--- RECORDS FOR THE TASK Enclosed Below ---

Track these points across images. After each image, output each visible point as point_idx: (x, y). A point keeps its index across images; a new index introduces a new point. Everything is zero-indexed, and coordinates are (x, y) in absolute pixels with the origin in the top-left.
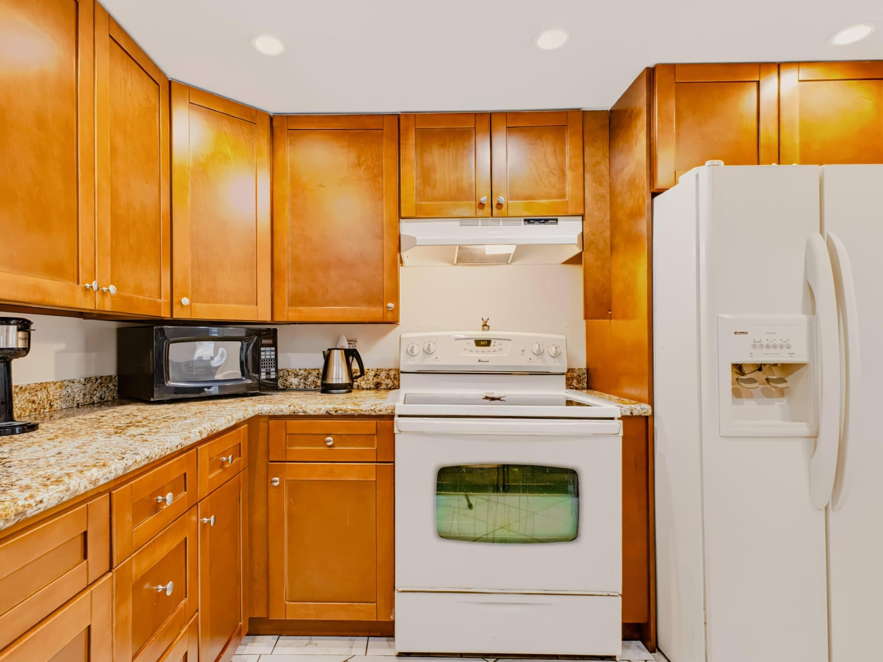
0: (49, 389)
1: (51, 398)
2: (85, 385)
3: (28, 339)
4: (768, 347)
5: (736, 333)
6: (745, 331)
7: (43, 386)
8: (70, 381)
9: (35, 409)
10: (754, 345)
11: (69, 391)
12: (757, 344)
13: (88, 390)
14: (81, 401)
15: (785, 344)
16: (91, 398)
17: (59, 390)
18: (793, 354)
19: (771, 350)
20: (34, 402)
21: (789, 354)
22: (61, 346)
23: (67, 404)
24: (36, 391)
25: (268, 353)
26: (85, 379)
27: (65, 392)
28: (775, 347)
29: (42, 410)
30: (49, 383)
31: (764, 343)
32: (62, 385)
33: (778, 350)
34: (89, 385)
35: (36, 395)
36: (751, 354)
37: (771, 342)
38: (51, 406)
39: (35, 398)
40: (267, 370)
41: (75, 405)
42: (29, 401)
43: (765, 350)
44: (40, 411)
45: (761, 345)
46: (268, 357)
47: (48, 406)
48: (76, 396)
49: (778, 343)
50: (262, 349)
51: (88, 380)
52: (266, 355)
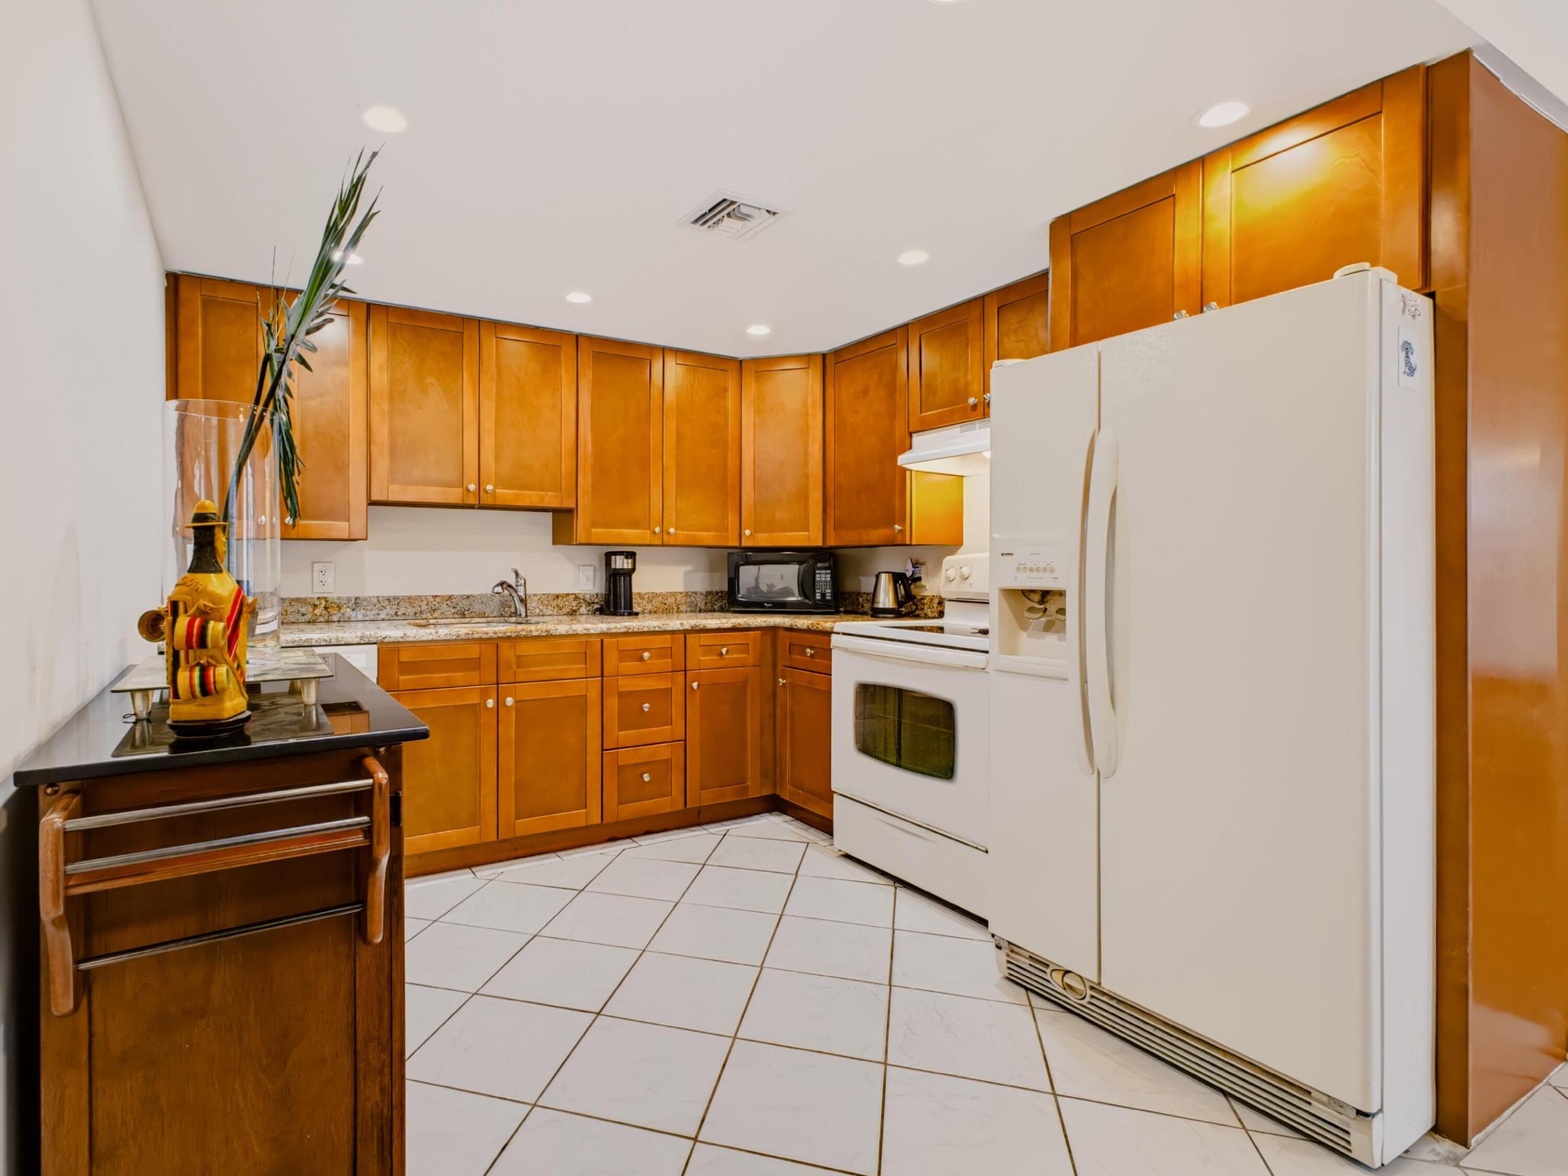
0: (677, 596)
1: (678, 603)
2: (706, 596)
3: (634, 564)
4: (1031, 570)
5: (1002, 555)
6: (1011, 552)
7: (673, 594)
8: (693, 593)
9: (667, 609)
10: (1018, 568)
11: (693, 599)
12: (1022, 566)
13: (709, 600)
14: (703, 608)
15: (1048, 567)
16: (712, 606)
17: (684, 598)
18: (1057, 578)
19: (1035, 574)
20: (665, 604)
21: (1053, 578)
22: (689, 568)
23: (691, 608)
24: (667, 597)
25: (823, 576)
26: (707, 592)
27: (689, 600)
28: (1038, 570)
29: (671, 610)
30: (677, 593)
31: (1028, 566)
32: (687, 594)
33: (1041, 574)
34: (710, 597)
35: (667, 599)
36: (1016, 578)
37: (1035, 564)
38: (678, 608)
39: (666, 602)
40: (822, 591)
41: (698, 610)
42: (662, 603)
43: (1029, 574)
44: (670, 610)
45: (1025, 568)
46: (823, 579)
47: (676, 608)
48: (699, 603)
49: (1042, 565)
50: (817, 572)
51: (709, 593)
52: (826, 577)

--- End of Enclosed RECORDS FOR THE TASK ---

(ABOUT THIS TASK) Count the lines in the data above that contain the string "indexed", matching case exactly, and reply with only that number.

(EXERCISE SOLUTION) 1